Present every item below as a numbered list. Skip blank lines and leave out the pictures.

(Counting comprehension data)
>>
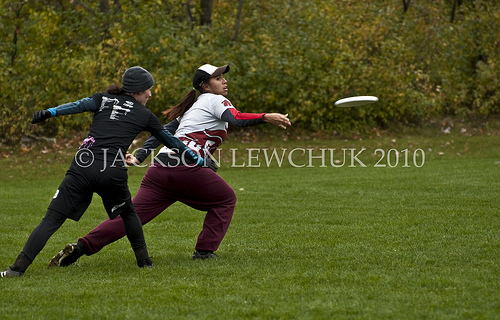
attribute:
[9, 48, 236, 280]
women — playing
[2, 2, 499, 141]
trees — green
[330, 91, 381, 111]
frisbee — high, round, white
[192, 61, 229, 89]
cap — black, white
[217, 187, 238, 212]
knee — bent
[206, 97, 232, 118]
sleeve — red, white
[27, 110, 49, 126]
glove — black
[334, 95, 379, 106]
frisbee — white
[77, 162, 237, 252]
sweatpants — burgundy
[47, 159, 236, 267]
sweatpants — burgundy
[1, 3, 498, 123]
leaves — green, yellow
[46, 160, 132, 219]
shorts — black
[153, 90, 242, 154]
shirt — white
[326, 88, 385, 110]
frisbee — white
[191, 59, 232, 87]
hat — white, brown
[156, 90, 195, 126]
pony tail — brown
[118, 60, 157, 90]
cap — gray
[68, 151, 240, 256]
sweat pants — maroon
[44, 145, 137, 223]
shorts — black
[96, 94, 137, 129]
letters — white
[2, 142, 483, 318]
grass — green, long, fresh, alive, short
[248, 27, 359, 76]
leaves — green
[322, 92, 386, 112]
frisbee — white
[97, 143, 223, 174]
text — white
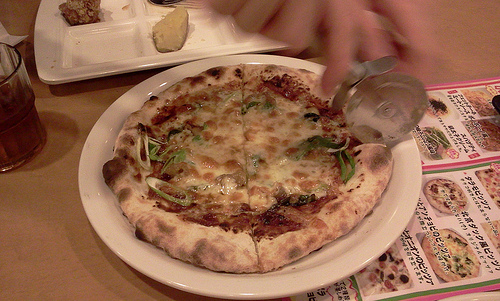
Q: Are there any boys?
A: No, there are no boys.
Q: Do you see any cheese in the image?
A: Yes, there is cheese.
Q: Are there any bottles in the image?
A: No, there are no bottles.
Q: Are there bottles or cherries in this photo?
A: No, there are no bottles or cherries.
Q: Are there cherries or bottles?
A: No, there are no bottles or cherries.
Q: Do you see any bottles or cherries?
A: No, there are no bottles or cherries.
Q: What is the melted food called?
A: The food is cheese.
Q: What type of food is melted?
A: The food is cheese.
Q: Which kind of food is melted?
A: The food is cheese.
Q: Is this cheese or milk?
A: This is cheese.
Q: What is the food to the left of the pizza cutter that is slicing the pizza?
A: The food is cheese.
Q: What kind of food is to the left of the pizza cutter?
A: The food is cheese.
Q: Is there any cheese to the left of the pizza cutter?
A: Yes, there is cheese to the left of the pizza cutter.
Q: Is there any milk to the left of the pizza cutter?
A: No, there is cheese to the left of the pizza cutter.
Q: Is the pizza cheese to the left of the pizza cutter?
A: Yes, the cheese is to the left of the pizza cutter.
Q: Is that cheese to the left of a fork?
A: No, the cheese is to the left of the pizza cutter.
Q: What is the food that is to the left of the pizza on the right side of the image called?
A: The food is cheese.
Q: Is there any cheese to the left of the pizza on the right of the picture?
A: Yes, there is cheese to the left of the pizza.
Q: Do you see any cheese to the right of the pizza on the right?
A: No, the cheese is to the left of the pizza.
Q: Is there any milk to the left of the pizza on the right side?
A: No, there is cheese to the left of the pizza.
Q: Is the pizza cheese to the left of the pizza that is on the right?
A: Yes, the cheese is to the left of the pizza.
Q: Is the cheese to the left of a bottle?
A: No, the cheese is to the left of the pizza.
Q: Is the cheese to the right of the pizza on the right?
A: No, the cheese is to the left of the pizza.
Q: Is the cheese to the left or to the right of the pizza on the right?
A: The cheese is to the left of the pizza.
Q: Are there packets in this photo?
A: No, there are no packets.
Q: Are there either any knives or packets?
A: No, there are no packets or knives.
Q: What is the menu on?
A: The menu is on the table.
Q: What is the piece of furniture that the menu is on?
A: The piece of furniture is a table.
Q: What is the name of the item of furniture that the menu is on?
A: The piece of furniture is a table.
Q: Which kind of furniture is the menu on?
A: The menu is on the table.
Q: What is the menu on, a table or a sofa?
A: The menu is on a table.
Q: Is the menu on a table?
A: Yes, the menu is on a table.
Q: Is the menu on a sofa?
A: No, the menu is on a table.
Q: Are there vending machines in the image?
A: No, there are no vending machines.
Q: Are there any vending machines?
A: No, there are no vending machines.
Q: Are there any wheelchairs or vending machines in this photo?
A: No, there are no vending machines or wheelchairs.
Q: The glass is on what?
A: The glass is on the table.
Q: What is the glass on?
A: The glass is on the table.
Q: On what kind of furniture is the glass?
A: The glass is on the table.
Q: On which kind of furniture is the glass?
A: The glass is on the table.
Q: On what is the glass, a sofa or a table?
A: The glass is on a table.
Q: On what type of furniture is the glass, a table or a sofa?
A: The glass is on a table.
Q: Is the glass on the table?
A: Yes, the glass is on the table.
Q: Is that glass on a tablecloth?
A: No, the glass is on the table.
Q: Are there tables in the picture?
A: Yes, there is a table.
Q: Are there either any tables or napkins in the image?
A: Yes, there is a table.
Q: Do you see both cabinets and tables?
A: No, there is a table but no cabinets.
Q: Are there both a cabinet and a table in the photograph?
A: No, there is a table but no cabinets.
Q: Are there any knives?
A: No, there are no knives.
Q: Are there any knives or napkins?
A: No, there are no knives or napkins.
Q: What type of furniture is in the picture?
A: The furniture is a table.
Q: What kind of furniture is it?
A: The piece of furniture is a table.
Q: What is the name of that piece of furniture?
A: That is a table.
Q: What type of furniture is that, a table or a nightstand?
<<
- Answer space -
1. attribute:
2. [9, 48, 236, 280]
3. women — playing
4. [2, 2, 499, 141]
5. trees — green
6. [330, 91, 381, 111]
7. frisbee — high, round, white
8. [192, 61, 229, 89]
9. cap — black, white
10. [217, 187, 238, 212]
11. knee — bent
12. [206, 97, 232, 118]
13. sleeve — red, white
14. [27, 110, 49, 126]
15. glove — black
16. [334, 95, 379, 106]
17. frisbee — white
18. [77, 162, 237, 252]
19. sweatpants — burgundy
20. [47, 159, 236, 267]
21. sweatpants — burgundy
22. [1, 3, 498, 123]
23. leaves — green, yellow
24. [46, 160, 132, 219]
25. shorts — black
26. [153, 90, 242, 154]
27. shirt — white
28. [326, 88, 385, 110]
29. frisbee — white
30. [191, 59, 232, 87]
31. hat — white, brown
32. [156, 90, 195, 126]
33. pony tail — brown
34. [118, 60, 157, 90]
35. cap — gray
36. [68, 151, 240, 256]
37. sweat pants — maroon
38. [44, 145, 137, 223]
39. shorts — black
40. [96, 94, 137, 129]
41. letters — white
42. [2, 142, 483, 318]
43. grass — green, long, fresh, alive, short
44. [248, 27, 359, 76]
45. leaves — green
46. [322, 92, 386, 112]
47. frisbee — white
48. [97, 143, 223, 174]
49. text — white
50. Q: Are there any boys?
51. A: No, there are no boys.
52. Q: Do you see any cheese in the image?
53. A: Yes, there is cheese.
54. Q: Are there any bottles in the image?
55. A: No, there are no bottles.
56. Q: Are there bottles or cherries in this photo?
57. A: No, there are no bottles or cherries.
58. Q: Are there cherries or bottles?
59. A: No, there are no bottles or cherries.
60. Q: Do you see any bottles or cherries?
61. A: No, there are no bottles or cherries.
62. Q: What is the melted food called?
63. A: The food is cheese.
64. Q: What type of food is melted?
65. A: The food is cheese.
66. Q: Which kind of food is melted?
67. A: The food is cheese.
68. Q: Is this cheese or milk?
69. A: This is cheese.
70. Q: What is the food to the left of the pizza cutter that is slicing the pizza?
71. A: The food is cheese.
72. Q: What kind of food is to the left of the pizza cutter?
73. A: The food is cheese.
74. Q: Is there any cheese to the left of the pizza cutter?
75. A: Yes, there is cheese to the left of the pizza cutter.
76. Q: Is there any milk to the left of the pizza cutter?
77. A: No, there is cheese to the left of the pizza cutter.
78. Q: Is the pizza cheese to the left of the pizza cutter?
79. A: Yes, the cheese is to the left of the pizza cutter.
80. Q: Is that cheese to the left of a fork?
81. A: No, the cheese is to the left of the pizza cutter.
82. Q: What is the food that is to the left of the pizza on the right side of the image called?
83. A: The food is cheese.
84. Q: Is there any cheese to the left of the pizza on the right of the picture?
85. A: Yes, there is cheese to the left of the pizza.
86. Q: Do you see any cheese to the right of the pizza on the right?
87. A: No, the cheese is to the left of the pizza.
88. Q: Is there any milk to the left of the pizza on the right side?
89. A: No, there is cheese to the left of the pizza.
90. Q: Is the pizza cheese to the left of the pizza that is on the right?
91. A: Yes, the cheese is to the left of the pizza.
92. Q: Is the cheese to the left of a bottle?
93. A: No, the cheese is to the left of the pizza.
94. Q: Is the cheese to the right of the pizza on the right?
95. A: No, the cheese is to the left of the pizza.
96. Q: Is the cheese to the left or to the right of the pizza on the right?
97. A: The cheese is to the left of the pizza.
98. Q: Are there packets in this photo?
99. A: No, there are no packets.
100. Q: Are there either any knives or packets?
101. A: No, there are no packets or knives.
102. Q: What is the menu on?
103. A: The menu is on the table.
104. Q: What is the piece of furniture that the menu is on?
105. A: The piece of furniture is a table.
106. Q: What is the name of the item of furniture that the menu is on?
107. A: The piece of furniture is a table.
108. Q: Which kind of furniture is the menu on?
109. A: The menu is on the table.
110. Q: What is the menu on, a table or a sofa?
111. A: The menu is on a table.
112. Q: Is the menu on a table?
113. A: Yes, the menu is on a table.
114. Q: Is the menu on a sofa?
115. A: No, the menu is on a table.
116. Q: Are there vending machines in the image?
117. A: No, there are no vending machines.
118. Q: Are there any vending machines?
119. A: No, there are no vending machines.
120. Q: Are there any wheelchairs or vending machines in this photo?
121. A: No, there are no vending machines or wheelchairs.
122. Q: The glass is on what?
123. A: The glass is on the table.
124. Q: What is the glass on?
125. A: The glass is on the table.
126. Q: On what kind of furniture is the glass?
127. A: The glass is on the table.
128. Q: On which kind of furniture is the glass?
129. A: The glass is on the table.
130. Q: On what is the glass, a sofa or a table?
131. A: The glass is on a table.
132. Q: On what type of furniture is the glass, a table or a sofa?
133. A: The glass is on a table.
134. Q: Is the glass on the table?
135. A: Yes, the glass is on the table.
136. Q: Is that glass on a tablecloth?
137. A: No, the glass is on the table.
138. Q: Are there tables in the picture?
139. A: Yes, there is a table.
140. Q: Are there either any tables or napkins in the image?
141. A: Yes, there is a table.
142. Q: Do you see both cabinets and tables?
143. A: No, there is a table but no cabinets.
144. Q: Are there both a cabinet and a table in the photograph?
145. A: No, there is a table but no cabinets.
146. Q: Are there any knives?
147. A: No, there are no knives.
148. Q: Are there any knives or napkins?
149. A: No, there are no knives or napkins.
150. Q: What type of furniture is in the picture?
151. A: The furniture is a table.
152. Q: What kind of furniture is it?
153. A: The piece of furniture is a table.
154. Q: What is the name of that piece of furniture?
155. A: That is a table.
156. Q: What type of furniture is that, a table or a nightstand?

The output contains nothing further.